This guide will help you make your first API call in under 5 minutes.

Prerequisites

An Assisters account (sign up free)
An API key from your dashboard
Python 3.8+ or Node.js 18+ installed

Step 1: Get Your API Key

  1. Log in to your Assisters Dashboard
  2. Navigate to API Keys
  3. Click Create New Key
  4. Copy your key (it starts with ask_)
Keep your API key secure! Never expose it in client-side code or commit it to version control.

Step 2: Install the SDK

Since Assisters API is OpenAI-compatible, you can use the official OpenAI SDK:
pip install openai

Step 3: Make Your First Request

from openai import OpenAI

# Initialize the client with Assisters API
client = OpenAI(
    api_key="ask_your_api_key_here",
    base_url="https://api.assisters.dev/v1"
)

# Create a chat completion
response = client.chat.completions.create(
    model="llama-3.1-8b",
    messages=[
        {"role": "system", "content": "You are a helpful assistant."},
        {"role": "user", "content": "What is the capital of France?"}
    ]
)

print(response.choices[0].message.content)
# Output: The capital of France is Paris.

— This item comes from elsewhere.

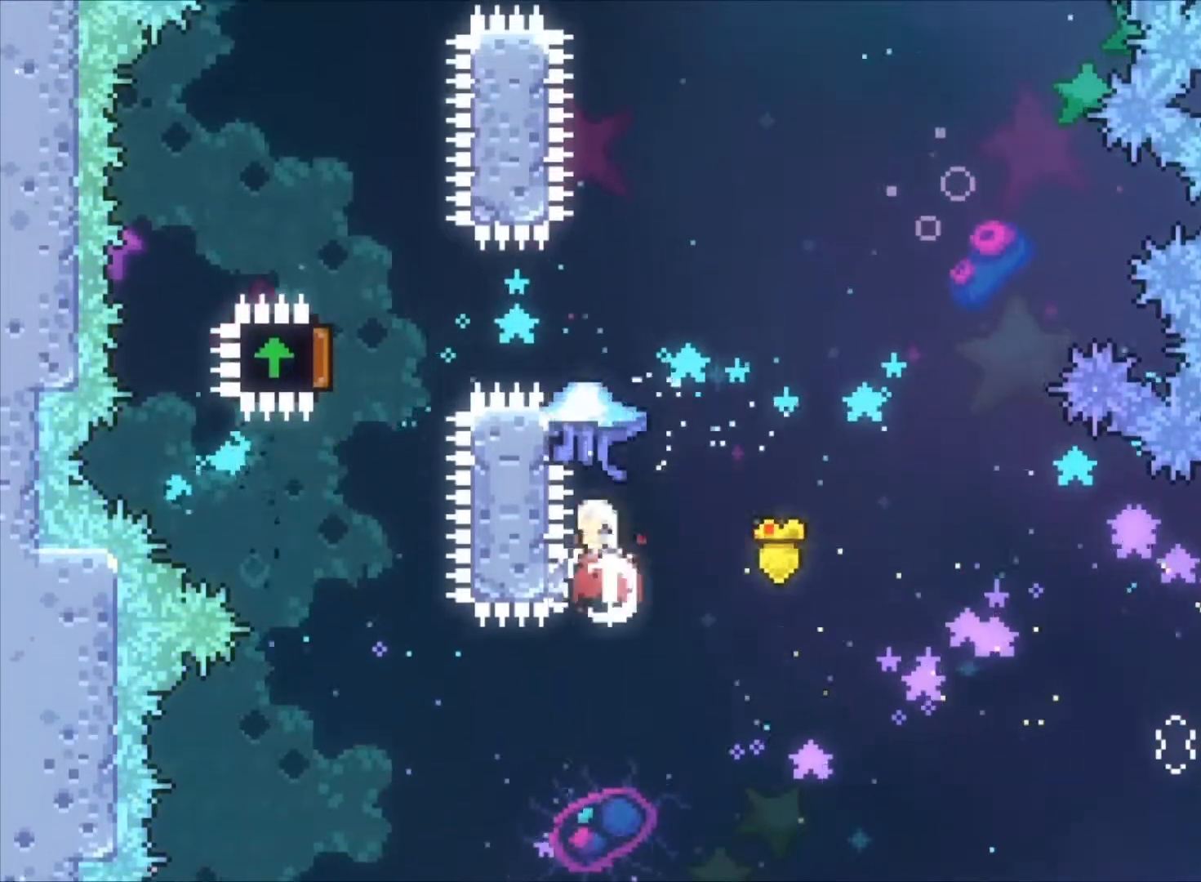
{"keys": ["up", "z"], "events": [[100, "x", "up"]]}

Step 4: Use Streaming (Optional)

For real-time responses, enable streaming:
from openai import OpenAI

client = OpenAI(
    api_key="ask_your_api_key_here",
    base_url="https://api.assisters.dev/v1"
)

# Stream the response
stream = client.chat.completions.create(
    model="llama-3.1-8b",
    messages=[
        {"role": "user", "content": "Write a haiku about coding"}
    ],
    stream=True
)

for chunk in stream:
    if chunk.choices[0].delta.content:
        print(chunk.choices[0].delta.content, end="")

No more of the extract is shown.